Once they reached the larger gorge though, they had to choose a direction. They could travel back towards the highway, backtracking for days, without supplies. They could attempt scaling the cliff walls. Or, they could attempt to break out from the southern ramp, where they had already previously attempted to escape.
Gregory wanted to return to the highway and hope for salvation.
Kate doubted any travelers would come by before they died of thirst. Especially once the first few caravans went missing. The guild was hardly stupid. Greedy, not dumb.

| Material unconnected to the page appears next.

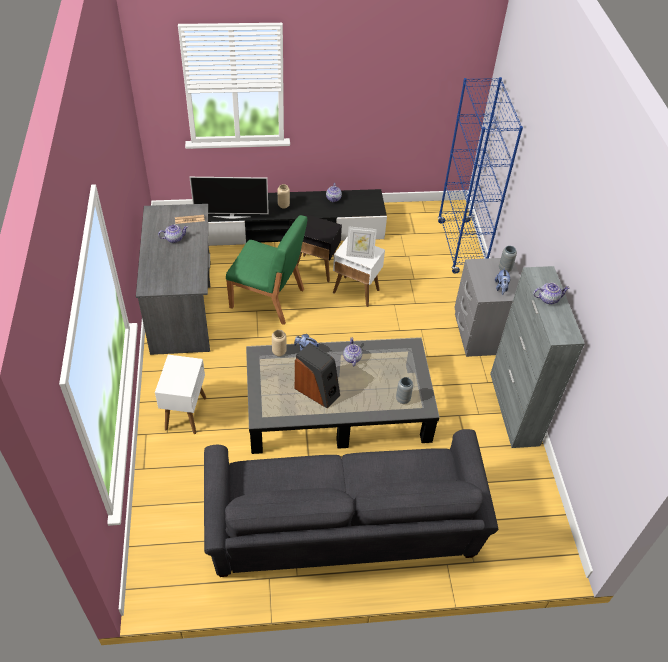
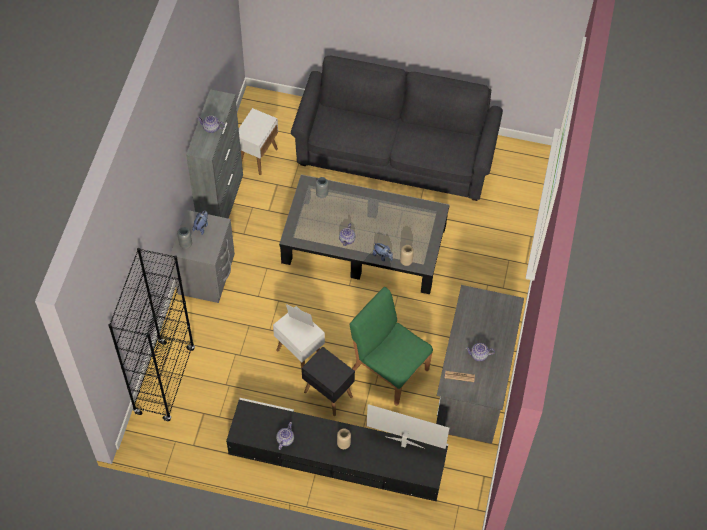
camera: 160 degrees left, 10 degrees up
(185, 414) = (491, 272): white side table -> white side table (258, 157)
(317, 390) = (386, 219): speaker -> none
(461, 247) = (165, 381): blue bookcase -> black bookcase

So instead, she started walking towards the ramp.
Gregory caught up eventually.
As they climbed the ramp, they kept their eyes open for wyrkwik, not that they could have done much, except gone down swinging. But when they came to the top, they heard talking, tin scraping, pounding, humans.
They heard humans.
Kate wondered if it was bandits at first, so naturally she drew her sword. However, when they crested the hill, exiting the gorge, they found an encampment in the Crown’s colors.
“We’re… we’re saved…” Gregory said in his cracking voice.
But why were they here? Kate could not help but wonder.
A shadow dropped from the sky and landed before them. It was a winged human, an inquisitor, a deviant. He kept a hand on a weapon, but he appeared at ease, confident even.
“In–inquisitor?” Kate asked.
Gregory fell to his knees. “Wyrkwik,” he explained, his words beginning to jumble. “There was a godsmarked kunny, and infested, and they ambushed our caravan and–”
Kate’s nostrils flared. “We don’t know that she’s godsmarked,” she protested.
“What else would it be–who would mark a–” Gregory started to counter, when the inquisitor raised a hand to stop their bickering.
It was then that Kate noticed the approaching soldiers, running from the camp, ready for combat. They wore Princess Marissa’s heraldry, and they did not appear as friendly as Kate would have liked.
Were they about to fight?
Kate refused to even consider the premise. Combatting the Crown’s forces was akin to an unfathomable sin. It was impossible.
Kate released the grip on her sword, instead elbowing Gregory to ensure he remained silent.
And finally, the deviant with the wings, the inquisitor, he spoke.
“You will tell me everything,” he said.